Kabul, dagli occhi dei profughi

Kabul, dagli occhi dei profughi

I profughi afghani sono stati distribuiti nei vari centri di accoglienza, passando senza soluzione di continuità dall’inferno dell’aeroporto di Kabul alle incipriate città italiane. Sono nuclei di quattro, cinque persone, spesso con bimbi molto piccoli. Abbiamo seguito i nostri gruppi nelle valli del Piemonte e dell’Abruzzo, ove sono stati inviati temporaneamente. Appaiono inebriati da tanta bellezza e tranquillità, che contrastano con quanto vissuto nell’ultimo mese. Molte donne sono segnate intimamente e faticano ad uscire dal silenzio. Solo alcuni hanno imparato qualche parola di italiano e iniziano a fantasticare su quale potrà essere il loro futuro in un paese tanto diverso da quello di origine. I loro sogni sono tuttavia popolati dalle immagini della calca, delle ore di agonia nell’orribile corridoio dell’aeroporto, quel luogo che solo poche ore dopo si sarebbe trasformato in un lago di sangue.
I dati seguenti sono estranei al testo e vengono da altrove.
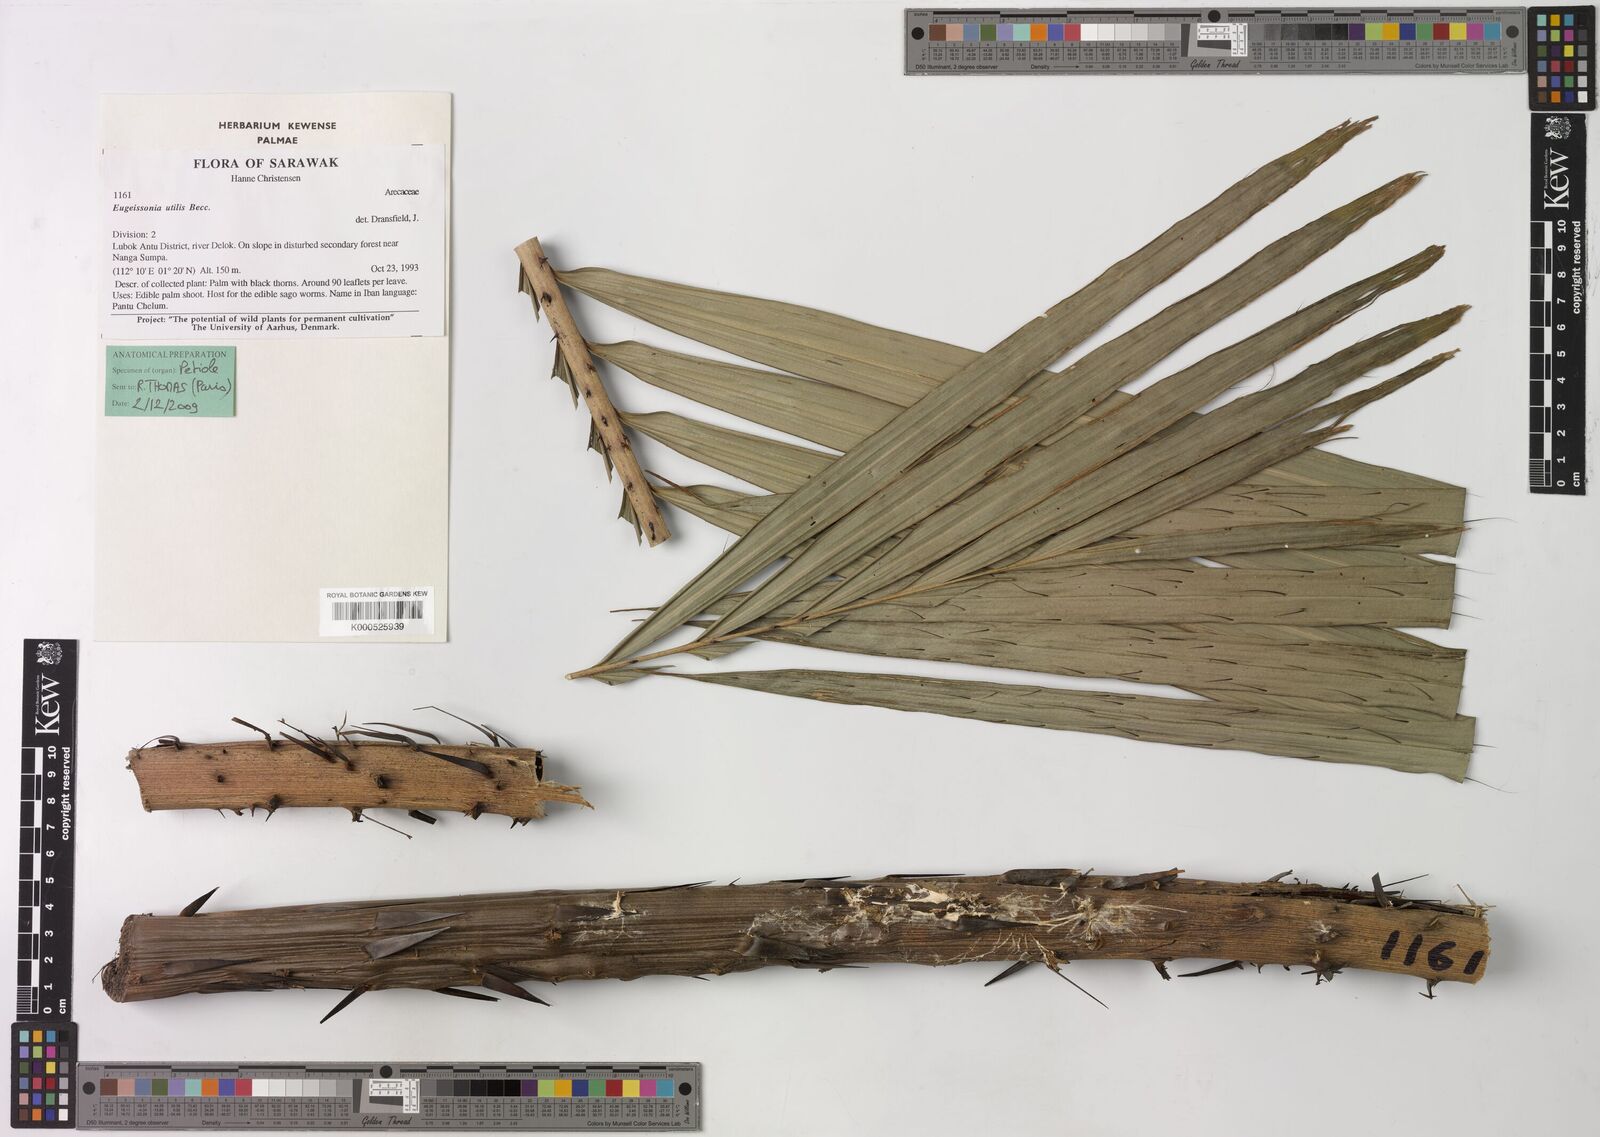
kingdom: Plantae
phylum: Tracheophyta
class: Liliopsida
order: Arecales
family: Arecaceae
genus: Eugeissona
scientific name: Eugeissona utilis
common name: Wild bornean sago palm
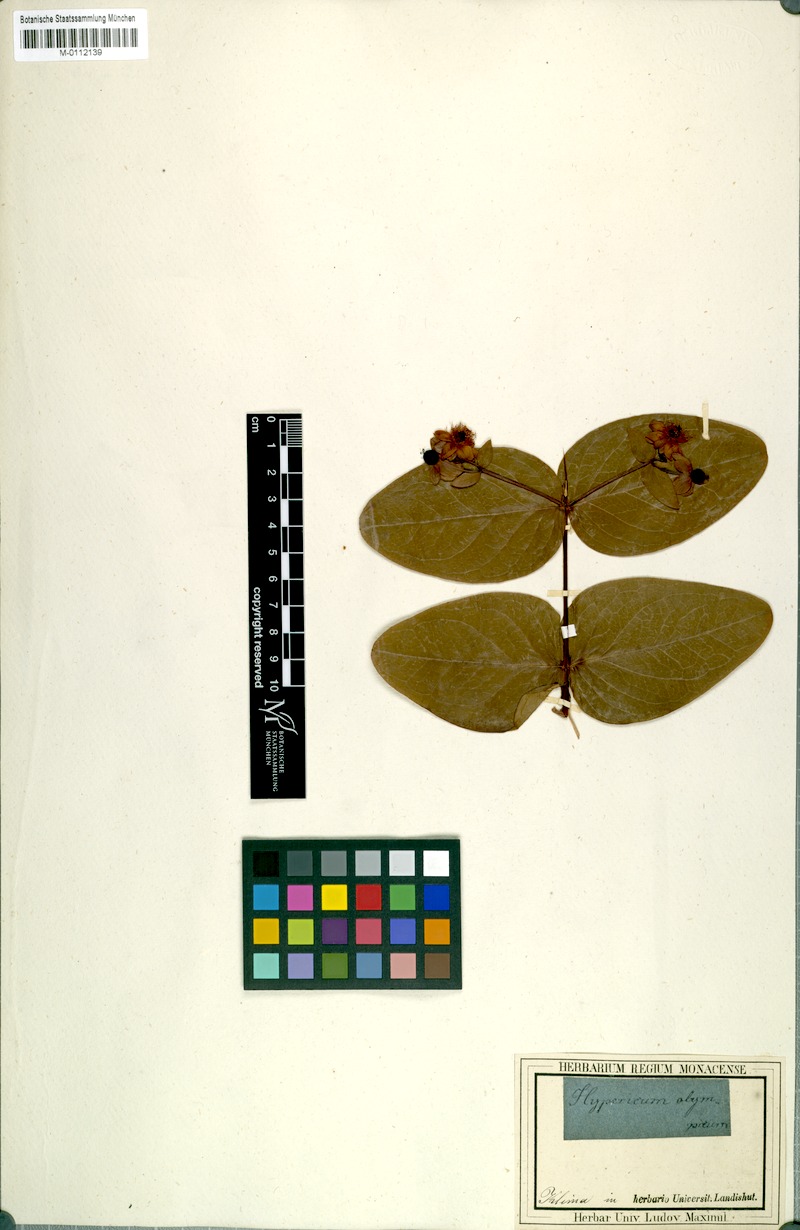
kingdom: Plantae
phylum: Tracheophyta
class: Magnoliopsida
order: Malpighiales
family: Hypericaceae
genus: Hypericum
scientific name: Hypericum androsaemum
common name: Sweet-amber
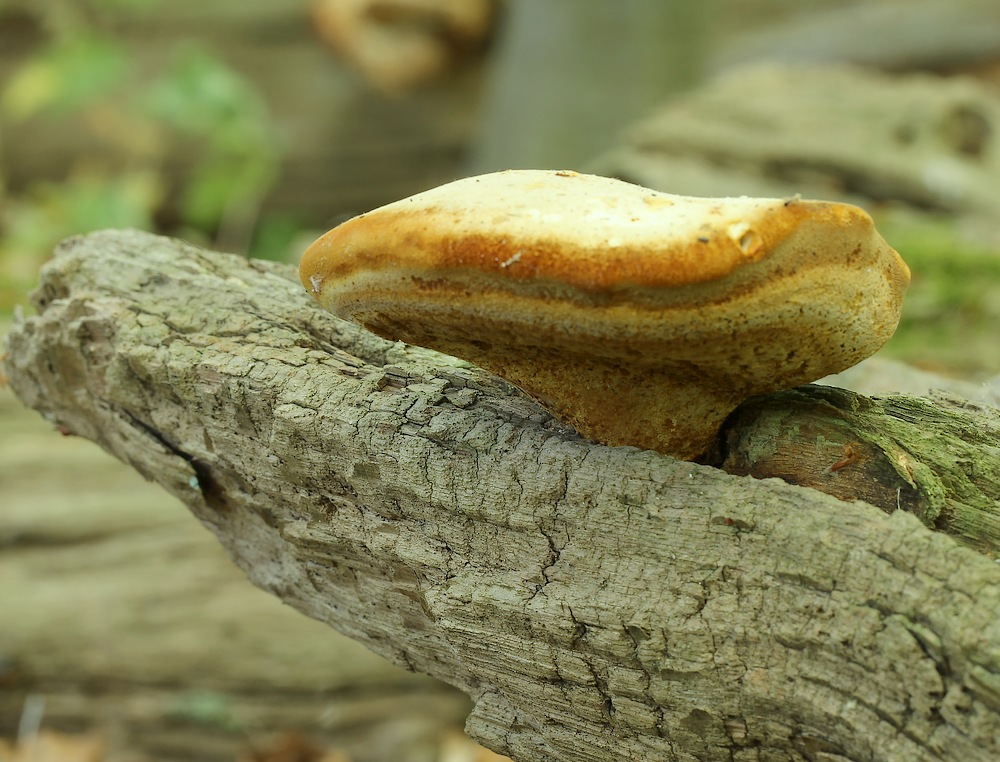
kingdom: Fungi
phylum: Basidiomycota
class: Agaricomycetes
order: Polyporales
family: Fomitopsidaceae
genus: Buglossoporus
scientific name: Buglossoporus quercinus
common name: egetunge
A una settimana dall’evacuazione i visi dei profughi afghani appaiono ancora increduli d’essere riusciti ad uscire dall’incubo. Brandelli della loro esperienza tornano alla coscienza come legname dopo un naufragio: “Mentre risalivo il canale con mio figlio sulle spalle, sono inciampato nel cadavere di un bambino”. “Durante la prima notte, la pressione delle persone in fila dietro di noi, si è fatta tanto forte, che il mio Alì di otto anni stava soffocando”. “La mattina abbiamo cercato di riposarci dall’altra parte del canale, ma i soldati inglesi ci hanno respinto senza pietà”. Poi un accenno di sorriso: “All’alba del secondo giorno, in un silenzio surreale, quando avevamo perso la speranza, è arrivata la salvezza”.